« Une peine qui n’a pour but que de punir est inutile », disait Cesare Beccaria, fondateur du droit pénal moderne. On a tendance à l’oublier, mais l’une des fonctions de la sanction pénale, aux côtés de la rétribution (payer pour sa faute) et de l’intimidation (faire peur aux délinquants potentiels), est l’amendement du délinquant. La peine doit contribuer à réadapter, à transformer le délinquant, et sera ainsi profitable à l’ensemble de la société.
Aujourd’hui, c’est la « recondamnation » qui attend les sortants de prison dans les cinq années pour 59 % d’entre eux(1). Le rapport « Travail en prison : préparer (vraiment) l’après »(2) développe une liste de propositions pour faire de l’incarcération un « sas entre une condamnation et une sortie » avec une ambition affichée : briser le cycle de la délinquance.
Le travail, c’est d’abord un salaire. L’Institut Montaigne rappelle que celui-ci aide à lutter contre l’extrême pauvreté en permettant d’acheter des produits de la vie courante, de préparer un pécule pour la sortie et d’indemniser les victimes. Le travail en prison est un droit depuis 1987. Mais, actuellement, un tiers seulement des détenus exerce une activité rémunérée, en raison de l’insuffisance des offres d’emploi, lesquelles sont essentiellement constituées d’activités à la chaîne. Ce qui était conçu comme un outil d’insertion effective est devenu, dans la pratique, un moyen de réguler la détention, en occupant un milieu carcéral désœuvré.
Le travail en prison n’est ni valorisé ni valorisant : la rémunération se fait à la pièce et non sur une base horaire, et se situe entre 20 % et 45 % du SMIC. Autre problème, le travailleur détenu n’a pas de contrat de travail, mais un acte d’engagement professionnel qui prévoit sa mise à disposition à l’administration pénitentiaire (en cas de travail de service général) ou à l’entreprise concessionnaire (en cas de travail dans un atelier). Bien que licite constitutionnellement, cette absence de lien juridique est pour les contributeurs du rapport un facteur de démotivation pour le détenu (pas de droits individuels et collectifs) et d’insécurité pour l’entreprise qui souhaite développer son offre de travail en prison, car elle empêche d’anticiper l’après et de prendre en compte les transferts ou les changements d’activité.
Une des préconisations de l’Institut Montaigne est de mieux intégrer la perspective d’insertion professionnelle au moment d’affecter des détenus dans un établissement pénitentiaire.

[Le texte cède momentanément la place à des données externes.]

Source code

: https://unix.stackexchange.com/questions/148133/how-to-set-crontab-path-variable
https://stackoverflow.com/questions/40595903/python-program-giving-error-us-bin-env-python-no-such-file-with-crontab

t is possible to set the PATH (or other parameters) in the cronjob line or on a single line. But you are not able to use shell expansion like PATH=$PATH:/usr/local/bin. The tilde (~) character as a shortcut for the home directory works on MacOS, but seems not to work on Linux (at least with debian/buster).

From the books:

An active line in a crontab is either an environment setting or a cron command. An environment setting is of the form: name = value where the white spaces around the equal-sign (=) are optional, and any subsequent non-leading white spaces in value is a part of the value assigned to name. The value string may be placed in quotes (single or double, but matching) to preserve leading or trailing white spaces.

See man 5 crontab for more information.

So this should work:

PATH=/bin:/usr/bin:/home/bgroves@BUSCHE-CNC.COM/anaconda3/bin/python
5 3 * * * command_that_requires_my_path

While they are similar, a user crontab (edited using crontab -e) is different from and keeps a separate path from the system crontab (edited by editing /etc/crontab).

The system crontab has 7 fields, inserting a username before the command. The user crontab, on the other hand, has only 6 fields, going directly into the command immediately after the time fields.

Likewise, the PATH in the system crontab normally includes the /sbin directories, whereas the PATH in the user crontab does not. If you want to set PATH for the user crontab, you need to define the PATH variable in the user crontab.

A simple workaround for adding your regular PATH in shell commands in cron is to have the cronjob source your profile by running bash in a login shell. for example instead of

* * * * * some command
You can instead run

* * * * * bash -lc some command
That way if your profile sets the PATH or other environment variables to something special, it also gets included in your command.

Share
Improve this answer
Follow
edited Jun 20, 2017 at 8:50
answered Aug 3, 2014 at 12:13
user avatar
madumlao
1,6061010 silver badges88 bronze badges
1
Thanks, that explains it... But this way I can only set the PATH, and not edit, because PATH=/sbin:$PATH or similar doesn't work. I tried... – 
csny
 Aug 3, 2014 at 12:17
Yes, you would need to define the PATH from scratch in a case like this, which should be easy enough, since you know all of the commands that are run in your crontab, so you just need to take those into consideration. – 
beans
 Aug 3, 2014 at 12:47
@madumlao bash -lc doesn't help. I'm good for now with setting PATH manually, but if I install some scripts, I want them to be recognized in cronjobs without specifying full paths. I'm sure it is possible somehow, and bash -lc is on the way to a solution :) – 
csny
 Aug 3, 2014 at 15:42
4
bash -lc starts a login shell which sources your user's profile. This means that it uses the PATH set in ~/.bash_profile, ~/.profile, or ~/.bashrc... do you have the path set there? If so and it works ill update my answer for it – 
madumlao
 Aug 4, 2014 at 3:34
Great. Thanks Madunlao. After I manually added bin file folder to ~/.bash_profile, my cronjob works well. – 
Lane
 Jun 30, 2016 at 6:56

Pour ce faire, les services pénitentiaires d’insertion et de probation (SPIP) pourraient s’appuyer sur des entreprises spécialisées dans le conseil en orientation scolaire et professionnelle.
Il propose également d’augmenter l’offre de formation en l’adaptant aux besoins spécifiques du bassin d’emploi local, de développer la validation des acquis de l’expérience, de mettre en place des parcours de formation continue dans une optique « dedans-dehors ». Dans cette même veine, l’adaptation du dispositif d’assurance chômage durant la détention permettrait à celui qui sort d’une longue peine de sécuriser un revenu une fois à l’extérieur – de type ARE (allocation d’aide au retour à l’emploi).
Le développement des structures d’insertion par l’activité économique (IAE) est également une piste à explorer pour les contributeurs : sans être soumises aux mêmes impératifs de rentabilité que les entreprises classiques, elles permettent des prestations « personnalisées » pour chaque détenu (formation, accompagnement social…).
Le numérique permettrait non seulement d’améliorer la condition pénitentiaire en facilitant le maintien des liens relationnels du détenu, mais aussi d’acquérir des compétences et d’atténuer le choc de la sortie en anticipant les démarches à l’extérieur. Un exemple cité dans le rapport est particulièrement frappant : une association intervenant dans une prison californienne a décidé de former les détenus au codage et à la conception de sites web pendant six mois, sans que la formation nécessite une quelconque connexion Internet. Elle emploie désormais une partie des diplômés comme développeurs et ingénieurs en logiciels, et les revenus engrangés aident les victimes, soutiennent les familles des détenus et constituent un pécule pour les travailleurs.
Une initiative venue d’outre-Atlantique qui pourrait être une source d’inspiration au pays des droits de l’Homme.
(1) D’après une évaluation de mai 2011 du Cahier d’études pénitentiaires et criminologiques.